Hawaiian Volcano Observatory scientists lowered the advisory levels for Kilauea volcano this morning, a day after the summit eruption resumed following a three-month pause.
”HVO is lowering Kilauea’s volcano alert level from warning to watch because the initial high effusion rates have declined, and no infrastructure is threatened,” scientists said in a news release today. “Associated hazards are confined to the closed area established by Hawaii Volcanoes National Park.”
In addition, HVO also lowered Kilauea’s aviation advisory code from red to orange “because there is currently no threat of significant volcanic ash emission into the atmosphere outside of the hazardous closed area within” the park.
”The eruption plume continues to rise to the base of the inversion level at about 8,000-10,000 feet above sea level as it did yesterday,” officials said in the advisory. “The plume is largely composed of sulfur dioxide gas and minor volcanic particles, but in lower concentrations due to the drop in effusion rate.”
A wind vortex or whirlwind appeared above the eruption site. Officials said the vortex is formed due to the extreme heat.
The eruption began at 4:44 a.m. Wednesday within Halemaumau crater and is attracting thousands of sight-seers to the park on the southeast side of the Big Island.
Scientists said today that the summit eruption is expected to continue and remain confined to crater. “HVO does not see any indication of activity migrating elsewhere on Kilauea volcano and expects the eruption to remain confined to the summit region,” they said.

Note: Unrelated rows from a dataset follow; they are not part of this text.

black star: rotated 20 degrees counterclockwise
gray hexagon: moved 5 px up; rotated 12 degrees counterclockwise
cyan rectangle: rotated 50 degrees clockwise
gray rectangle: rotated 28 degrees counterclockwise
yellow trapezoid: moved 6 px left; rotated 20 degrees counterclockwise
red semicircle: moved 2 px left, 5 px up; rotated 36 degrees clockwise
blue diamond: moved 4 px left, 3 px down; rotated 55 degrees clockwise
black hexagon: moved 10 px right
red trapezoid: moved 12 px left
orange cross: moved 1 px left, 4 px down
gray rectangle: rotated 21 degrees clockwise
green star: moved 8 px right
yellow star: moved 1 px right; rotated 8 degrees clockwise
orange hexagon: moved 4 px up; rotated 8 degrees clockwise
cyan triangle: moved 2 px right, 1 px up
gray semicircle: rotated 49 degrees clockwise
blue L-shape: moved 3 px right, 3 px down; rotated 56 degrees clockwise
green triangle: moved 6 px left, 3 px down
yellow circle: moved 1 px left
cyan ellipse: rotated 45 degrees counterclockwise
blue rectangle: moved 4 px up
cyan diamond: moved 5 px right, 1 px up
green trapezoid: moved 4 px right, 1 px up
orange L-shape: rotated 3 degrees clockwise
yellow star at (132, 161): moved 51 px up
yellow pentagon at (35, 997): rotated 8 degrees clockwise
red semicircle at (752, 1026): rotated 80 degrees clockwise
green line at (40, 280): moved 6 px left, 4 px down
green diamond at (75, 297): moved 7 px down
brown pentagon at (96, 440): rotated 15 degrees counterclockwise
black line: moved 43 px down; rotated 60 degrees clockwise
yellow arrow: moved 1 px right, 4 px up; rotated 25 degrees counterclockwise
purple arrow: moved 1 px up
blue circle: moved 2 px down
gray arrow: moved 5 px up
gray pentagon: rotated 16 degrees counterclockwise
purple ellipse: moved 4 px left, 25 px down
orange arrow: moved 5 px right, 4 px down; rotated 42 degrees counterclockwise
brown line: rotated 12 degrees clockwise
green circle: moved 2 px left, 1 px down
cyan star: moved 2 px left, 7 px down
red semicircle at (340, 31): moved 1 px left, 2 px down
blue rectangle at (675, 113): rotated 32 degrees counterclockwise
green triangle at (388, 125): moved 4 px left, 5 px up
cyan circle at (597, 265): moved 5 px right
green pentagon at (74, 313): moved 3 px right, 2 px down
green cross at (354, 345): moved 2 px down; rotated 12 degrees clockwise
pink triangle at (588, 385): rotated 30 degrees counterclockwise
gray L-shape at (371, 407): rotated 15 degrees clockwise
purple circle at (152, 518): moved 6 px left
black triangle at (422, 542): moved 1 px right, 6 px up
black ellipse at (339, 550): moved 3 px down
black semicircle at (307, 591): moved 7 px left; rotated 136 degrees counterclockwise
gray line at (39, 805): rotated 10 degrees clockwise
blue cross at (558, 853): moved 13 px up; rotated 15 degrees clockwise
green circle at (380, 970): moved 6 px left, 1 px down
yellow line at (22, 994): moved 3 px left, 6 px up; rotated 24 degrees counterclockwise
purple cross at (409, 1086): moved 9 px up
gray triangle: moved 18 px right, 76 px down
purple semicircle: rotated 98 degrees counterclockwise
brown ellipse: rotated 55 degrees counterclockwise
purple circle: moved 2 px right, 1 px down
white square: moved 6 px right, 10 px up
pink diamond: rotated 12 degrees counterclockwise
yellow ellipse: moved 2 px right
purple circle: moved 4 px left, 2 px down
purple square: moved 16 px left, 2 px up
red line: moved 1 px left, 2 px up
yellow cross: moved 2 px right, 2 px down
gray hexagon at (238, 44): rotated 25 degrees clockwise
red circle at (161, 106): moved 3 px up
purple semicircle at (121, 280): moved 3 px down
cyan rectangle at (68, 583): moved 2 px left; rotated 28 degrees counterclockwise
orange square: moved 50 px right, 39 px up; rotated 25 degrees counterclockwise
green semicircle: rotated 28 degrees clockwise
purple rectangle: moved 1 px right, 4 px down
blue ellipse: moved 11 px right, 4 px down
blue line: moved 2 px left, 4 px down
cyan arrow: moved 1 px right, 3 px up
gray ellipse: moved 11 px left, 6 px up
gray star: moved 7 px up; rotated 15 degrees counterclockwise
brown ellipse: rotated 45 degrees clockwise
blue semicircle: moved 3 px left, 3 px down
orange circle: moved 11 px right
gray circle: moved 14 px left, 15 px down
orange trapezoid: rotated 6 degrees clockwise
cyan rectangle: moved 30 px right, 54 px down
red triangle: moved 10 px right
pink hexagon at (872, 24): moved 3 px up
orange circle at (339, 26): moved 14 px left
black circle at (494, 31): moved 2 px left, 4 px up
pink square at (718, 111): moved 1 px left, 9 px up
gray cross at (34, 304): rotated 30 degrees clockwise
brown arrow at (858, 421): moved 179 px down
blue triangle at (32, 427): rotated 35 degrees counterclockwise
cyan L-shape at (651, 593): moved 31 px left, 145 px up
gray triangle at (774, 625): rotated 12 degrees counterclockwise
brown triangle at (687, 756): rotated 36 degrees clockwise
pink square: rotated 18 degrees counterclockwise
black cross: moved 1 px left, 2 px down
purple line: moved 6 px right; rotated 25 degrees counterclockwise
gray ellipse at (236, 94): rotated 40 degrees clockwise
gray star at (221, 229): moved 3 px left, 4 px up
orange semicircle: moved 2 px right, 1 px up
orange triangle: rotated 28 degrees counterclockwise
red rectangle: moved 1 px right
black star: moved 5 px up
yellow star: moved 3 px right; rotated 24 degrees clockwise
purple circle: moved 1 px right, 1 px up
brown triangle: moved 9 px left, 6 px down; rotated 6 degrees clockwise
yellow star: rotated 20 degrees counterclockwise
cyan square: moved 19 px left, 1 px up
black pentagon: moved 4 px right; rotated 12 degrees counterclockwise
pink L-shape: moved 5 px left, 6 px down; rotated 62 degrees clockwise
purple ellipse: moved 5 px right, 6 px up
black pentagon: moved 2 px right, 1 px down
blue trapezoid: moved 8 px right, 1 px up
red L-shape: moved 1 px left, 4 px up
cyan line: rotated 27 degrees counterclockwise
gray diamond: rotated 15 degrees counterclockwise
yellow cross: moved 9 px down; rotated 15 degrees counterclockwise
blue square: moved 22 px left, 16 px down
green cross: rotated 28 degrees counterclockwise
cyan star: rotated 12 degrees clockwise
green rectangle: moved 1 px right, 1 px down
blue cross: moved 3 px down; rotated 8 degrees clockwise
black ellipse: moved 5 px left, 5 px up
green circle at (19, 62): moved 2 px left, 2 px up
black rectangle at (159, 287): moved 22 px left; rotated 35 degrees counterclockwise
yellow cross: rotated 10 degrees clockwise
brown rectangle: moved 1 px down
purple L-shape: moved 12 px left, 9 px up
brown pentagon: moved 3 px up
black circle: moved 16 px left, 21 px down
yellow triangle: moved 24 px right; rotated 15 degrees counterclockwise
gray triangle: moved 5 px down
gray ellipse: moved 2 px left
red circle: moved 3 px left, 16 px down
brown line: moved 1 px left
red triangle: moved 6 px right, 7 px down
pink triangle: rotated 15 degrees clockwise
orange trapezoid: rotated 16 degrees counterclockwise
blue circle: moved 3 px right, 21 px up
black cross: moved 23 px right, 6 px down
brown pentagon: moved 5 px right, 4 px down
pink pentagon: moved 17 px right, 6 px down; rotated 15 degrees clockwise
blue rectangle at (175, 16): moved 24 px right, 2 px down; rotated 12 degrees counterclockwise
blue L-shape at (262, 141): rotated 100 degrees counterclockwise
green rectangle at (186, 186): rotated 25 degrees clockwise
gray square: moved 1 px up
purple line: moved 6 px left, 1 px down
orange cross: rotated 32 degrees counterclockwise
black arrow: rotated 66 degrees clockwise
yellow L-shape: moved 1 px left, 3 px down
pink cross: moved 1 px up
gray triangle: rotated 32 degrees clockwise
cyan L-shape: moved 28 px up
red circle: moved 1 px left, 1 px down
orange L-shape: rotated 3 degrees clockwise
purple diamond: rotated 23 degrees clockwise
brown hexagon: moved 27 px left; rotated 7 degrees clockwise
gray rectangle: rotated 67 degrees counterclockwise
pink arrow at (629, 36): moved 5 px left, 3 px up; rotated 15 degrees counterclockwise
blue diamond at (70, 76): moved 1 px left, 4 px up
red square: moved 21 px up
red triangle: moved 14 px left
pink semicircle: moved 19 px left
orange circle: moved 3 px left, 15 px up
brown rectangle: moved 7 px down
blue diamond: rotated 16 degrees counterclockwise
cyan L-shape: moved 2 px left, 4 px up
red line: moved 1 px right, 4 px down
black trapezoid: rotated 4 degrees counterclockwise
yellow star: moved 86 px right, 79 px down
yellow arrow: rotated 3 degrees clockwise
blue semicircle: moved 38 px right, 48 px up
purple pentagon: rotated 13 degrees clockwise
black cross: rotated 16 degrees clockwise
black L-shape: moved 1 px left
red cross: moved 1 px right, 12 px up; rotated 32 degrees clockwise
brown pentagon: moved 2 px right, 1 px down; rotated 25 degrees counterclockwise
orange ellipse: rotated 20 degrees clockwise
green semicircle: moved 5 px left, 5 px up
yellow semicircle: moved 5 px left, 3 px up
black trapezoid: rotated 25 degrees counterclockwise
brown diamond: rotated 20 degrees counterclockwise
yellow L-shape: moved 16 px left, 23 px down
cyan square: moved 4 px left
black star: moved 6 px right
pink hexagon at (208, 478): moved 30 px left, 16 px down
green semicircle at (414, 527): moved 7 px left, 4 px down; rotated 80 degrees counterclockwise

Word of Kilauea’s lava fountains spread quickly, bringing crowds to the national park. “Expect major delays and limited parking due to high visitation,” said a warning on the park’s website today.
Several thousand viewers were watching the U.S. Geological Survey’s livestream showing red pockets of moving lava this morning.
“We were on social media, and we saw that it was actually going off while we’re here, so we made the drive from the Kona side” Andrew Choi, visiting with his family from Orange County, California, told the Hawaii Tribune-Herald. “This feels so ridiculously lucky. We’ve never seen anything like this.”
Park officials suggested visiting at less-crowded times before 9 a.m. or after 9 p.m.
The Associated Press contributed to this report.